Red light camera tickets are a hot button issue across the country. I can tell you specifically in South Florida the Courts have been back and forth on the issue…until now. The 4th District Court of Appeal for the State of Florida recently issued an Order challenging the issuing of the tickets as unconstitutional per the Florida Statutes and Florida Constitution. This well thought out holding may be key to knocking out these types of cases in many other jurisdiction.
In order to understand the Court’s holding in City of Hollywood v. Arem, we must understand how this system works. Municipalities or counties outsource to a third party, for-profit vendor, the right to issue traffic citations for those who run red lights. Cameras are placed at intersections and record traffic patterns. When a vehicle enters a red light a picture is taken of the vehicle’s registration. Often times a video of the violation is taken. Then the third party vendor, in this case it is American Traffic Solutions, reviews the video, issues a “notice of violation” and sends the notice to the registered owner of the vehicle. If the owner of the vehicle does not pay the “notice of violation” within the specified time period, the third party vendor creates a citation for the municipality’s traffic infraction enforcement officer to sign. At that time the owner, whether driving or not, is issued a Uniform Traffic Citation subjecting them to points, fines, and court costs.
In Arem, the court raised three key issues:
- Does Florida Statute authorize a municipality to delegate a private vendor to issue Uniform Traffic Citations?
- Does Florida permit a traffic infraction officer to delegate a non-governmental entity the statutory duty to transmit the citation to court?
- If the answer is in the negative, is dismissal appropriate.

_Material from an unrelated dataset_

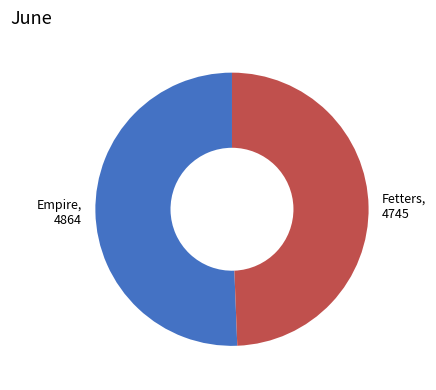

Do Empire, 4864 and Fetters, 4745 together represent more than half of the pie?

Yes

The 4th DCA, addressed issue number one and held No, Florida Statutes does not authorize a municipality to delegate a third party for profit vendor to issue a Uniform Traffic Citation. The 4th looked to the plain meaning of the statutes and stated “only law enforcement officers and traffic enforcement officers have the legal authority to issue citations…” While Florida statutes do allow cities to delegate the review of information, they don’t have authority to issue the citations. The court looked at America Traffic Solutions found that they: initially decide which cases to review, they obtain the necessary information to complete the citation, they create the citation, and issue the citation. The traffic infraction enforcement officer for the municipality only “acquiesces to the vendor’s decision to issue the citation.” As such, they answered the first question in the negative.
Holding that the cities do not have the authority, they answered question three by stating Dismissal of the infraction is appropriate. Having ruled as such they did not address the second question.
I believe this ruling, spells out to other jurisdictions that these vendors are not just being delegated the duty to review the camera footage. They are actually acting as a law enforcement agency, which I am sure in many jurisdiction is a violation of local statutes, ordinances, or local constitutions.